We must admire such talent as possessed by those whom misfortune visits, whose astute wits enable them to take up their shattered dream, see the good still in it, then carve away the splinters and make it into something valuable and new. It must take, first, to banish tears and disappointment, so the eyes and mind remain clear to see what remains and imagine the possibilities within.

I find it amazing for some to have such acumen, such self-control and tolerance for pain, so that one can recognize the good within the bad, and know it is always there awaiting the craftsman’s blade to bring it forth. Such a person must know they live with good fortune at the ready by their side so they can feel in control and unstoppable.

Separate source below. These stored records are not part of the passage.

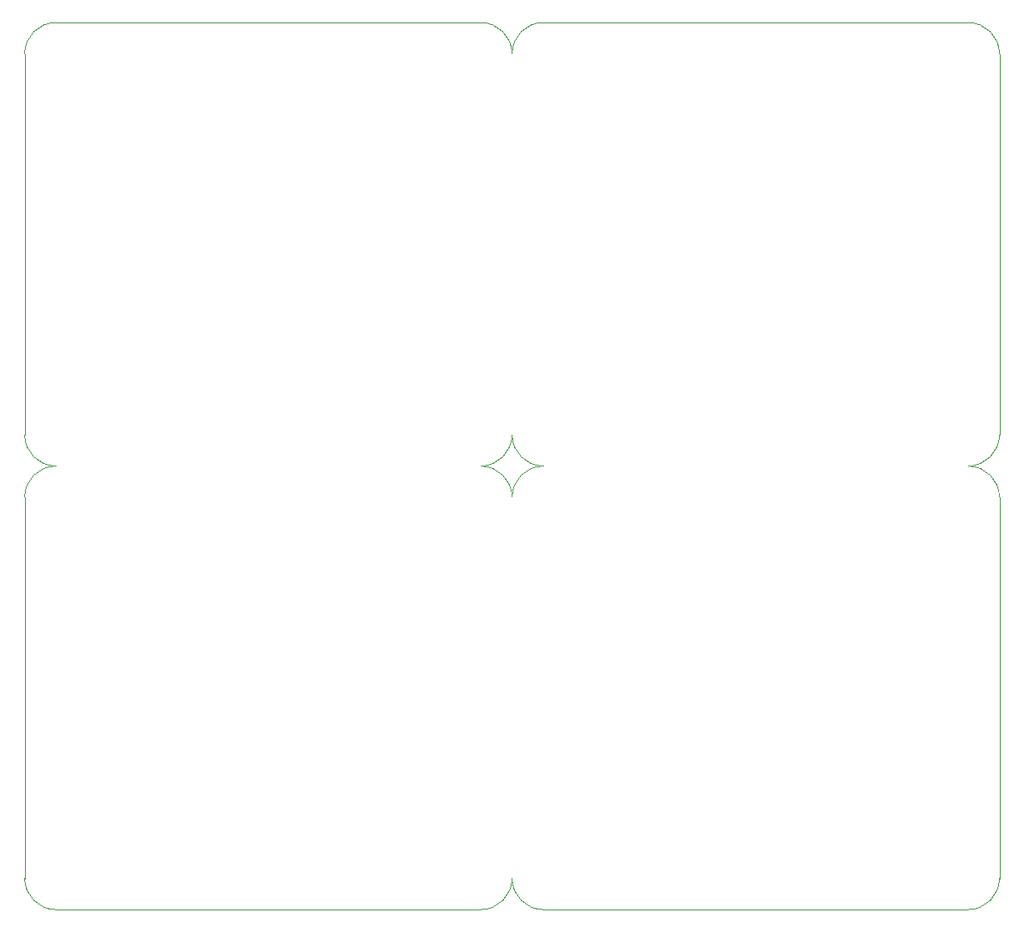
<source format=gbr>
G04 #@! TF.GenerationSoftware,KiCad,Pcbnew,5.1.5+dfsg1-2build2*
G04 #@! TF.CreationDate,2021-10-19T22:17:02+09:00*
G04 #@! TF.ProjectId,pcb,7063622e-6b69-4636-9164-5f7063625858,rev?*
G04 #@! TF.SameCoordinates,Original*
G04 #@! TF.FileFunction,Profile,NP*
%FSLAX46Y46*%
G04 Gerber Fmt 4.6, Leading zero omitted, Abs format (unit mm)*
G04 Created by KiCad (PCBNEW 5.1.5+dfsg1-2build2) date 2021-10-19 22:17:02*
%MOMM*%
%LPD*%
G04 APERTURE LIST*
%ADD10C,0.050000*%
G04 APERTURE END LIST*
D10*
X161925000Y-137160000D02*
X161925000Y-98425000D01*
X112395000Y-98425000D02*
G75*
G02X115570000Y-95250000I3175000J0D01*
G01*
X158750000Y-95250000D02*
G75*
G02X161925000Y-98425000I0J-3175000D01*
G01*
X115570000Y-140335000D02*
G75*
G02X112395000Y-137160000I0J3175000D01*
G01*
X158750000Y-140335000D02*
X115570000Y-140335000D01*
X161925000Y-137160000D02*
G75*
G02X158750000Y-140335000I-3175000J0D01*
G01*
X109220000Y-140335000D02*
X66040000Y-140335000D01*
X109220000Y-95250000D02*
G75*
G02X112395000Y-98425000I0J-3175000D01*
G01*
X112395000Y-137160000D02*
G75*
G02X109220000Y-140335000I-3175000J0D01*
G01*
X66040000Y-140335000D02*
G75*
G02X62865000Y-137160000I0J3175000D01*
G01*
X62865000Y-98425000D02*
X62865000Y-137160000D01*
X62865000Y-98425000D02*
G75*
G02X66040000Y-95250000I3175000J0D01*
G01*
X161925000Y-92075000D02*
X161925000Y-53340000D01*
X158750000Y-50165000D02*
G75*
G02X161925000Y-53340000I0J-3175000D01*
G01*
X161925000Y-92075000D02*
G75*
G02X158750000Y-95250000I-3175000J0D01*
G01*
X115570000Y-95250000D02*
G75*
G02X112395000Y-92075000I0J3175000D01*
G01*
X112395000Y-53340000D02*
G75*
G02X115570000Y-50165000I3175000J0D01*
G01*
X158750000Y-50165000D02*
X115570000Y-50165000D01*
X109220000Y-50165000D02*
X66040000Y-50165000D01*
X62865000Y-53340000D02*
X62865000Y-92075000D01*
X66040000Y-95250000D02*
G75*
G02X62865000Y-92075000I0J3175000D01*
G01*
X112395000Y-92075000D02*
G75*
G02X109220000Y-95250000I-3175000J0D01*
G01*
X62865000Y-53340000D02*
G75*
G02X66040000Y-50165000I3175000J0D01*
G01*
X109220000Y-50165000D02*
G75*
G02X112395000Y-53340000I0J-3175000D01*
G01*
M02*

</source>
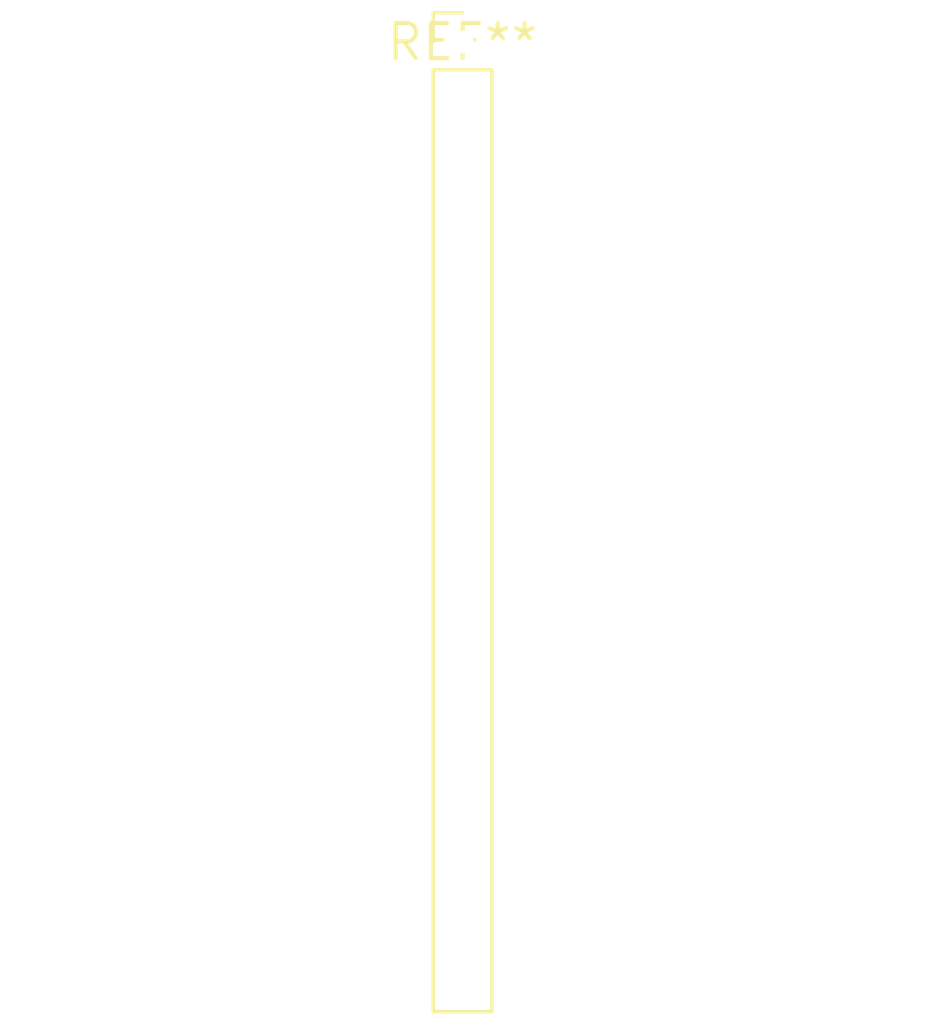
<source format=kicad_pcb>
(kicad_pcb (version 20240108) (generator pcbnew)

  (general
    (thickness 1.6)
  )

  (paper "A4")
  (layers
    (0 "F.Cu" signal)
    (31 "B.Cu" signal)
    (32 "B.Adhes" user "B.Adhesive")
    (33 "F.Adhes" user "F.Adhesive")
    (34 "B.Paste" user)
    (35 "F.Paste" user)
    (36 "B.SilkS" user "B.Silkscreen")
    (37 "F.SilkS" user "F.Silkscreen")
    (38 "B.Mask" user)
    (39 "F.Mask" user)
    (40 "Dwgs.User" user "User.Drawings")
    (41 "Cmts.User" user "User.Comments")
    (42 "Eco1.User" user "User.Eco1")
    (43 "Eco2.User" user "User.Eco2")
    (44 "Edge.Cuts" user)
    (45 "Margin" user)
    (46 "B.CrtYd" user "B.Courtyard")
    (47 "F.CrtYd" user "F.Courtyard")
    (48 "B.Fab" user)
    (49 "F.Fab" user)
    (50 "User.1" user)
    (51 "User.2" user)
    (52 "User.3" user)
    (53 "User.4" user)
    (54 "User.5" user)
    (55 "User.6" user)
    (56 "User.7" user)
    (57 "User.8" user)
    (58 "User.9" user)
  )

  (setup
    (pad_to_mask_clearance 0)
    (pcbplotparams
      (layerselection 0x00010fc_ffffffff)
      (plot_on_all_layers_selection 0x0000000_00000000)
      (disableapertmacros false)
      (usegerberextensions false)
      (usegerberattributes false)
      (usegerberadvancedattributes false)
      (creategerberjobfile false)
      (dashed_line_dash_ratio 12.000000)
      (dashed_line_gap_ratio 3.000000)
      (svgprecision 4)
      (plotframeref false)
      (viasonmask false)
      (mode 1)
      (useauxorigin false)
      (hpglpennumber 1)
      (hpglpenspeed 20)
      (hpglpendiameter 15.000000)
      (dxfpolygonmode false)
      (dxfimperialunits false)
      (dxfusepcbnewfont false)
      (psnegative false)
      (psa4output false)
      (plotreference false)
      (plotvalue false)
      (plotinvisibletext false)
      (sketchpadsonfab false)
      (subtractmaskfromsilk false)
      (outputformat 1)
      (mirror false)
      (drillshape 1)
      (scaleselection 1)
      (outputdirectory "")
    )
  )

  (net 0 "")

  (footprint "PinHeader_1x18_P2.00mm_Vertical" (layer "F.Cu") (at 0 0))

)

</source>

It may only be words, but I have seen their effect at work, and now I need to learn them in my own life.

I know. A man swiftly approaching his ninth decade of existence should not be concerning himself with such matters. I should, instead, be stitching wallets, visiting exotic places on permanent vacation, or napping away the rest of my days. Marketing my books should never cross my mind. “Let amazon.com worry about how to sell them. You wrote them. That should be enough!” yeah, right.

It doesn’t work that way. It makes things worse when I know how I feel when people have stuff to sell and act like they want to tell me all about it. I don’t want to hear it, and I imagine most people will react the same way. If I’m wrong, don’t tell me. I can imagine all the mishaps that could result.

Many writers choose writing as a topic for their blogs. I figure I write as good as I’m going to, and taking lessons in grammar and structure at this late stage will only make things worse. Instead of figuring out what to say, I’d get hung up on how to say it.

Now, I know that writing is a two-step process. First, you write and get all your words set down in a logical order. Then, later—much later—as much as you can make it later—you edit, rearrange, make corrections, eliminate useless adverbs and passive verbs—all the is, was, are, were, be, been and suchlike that you can drop or rearrange sentences to get rid of. If you save the original version for a later comparison with the finished product, you will see firsthand how getting rid of mishaps made everything a whole lot better.

It works the same when you correct the mishaps of life, too. The difference is, in life, you don’t get to edit. You must learn to do it right the first time through.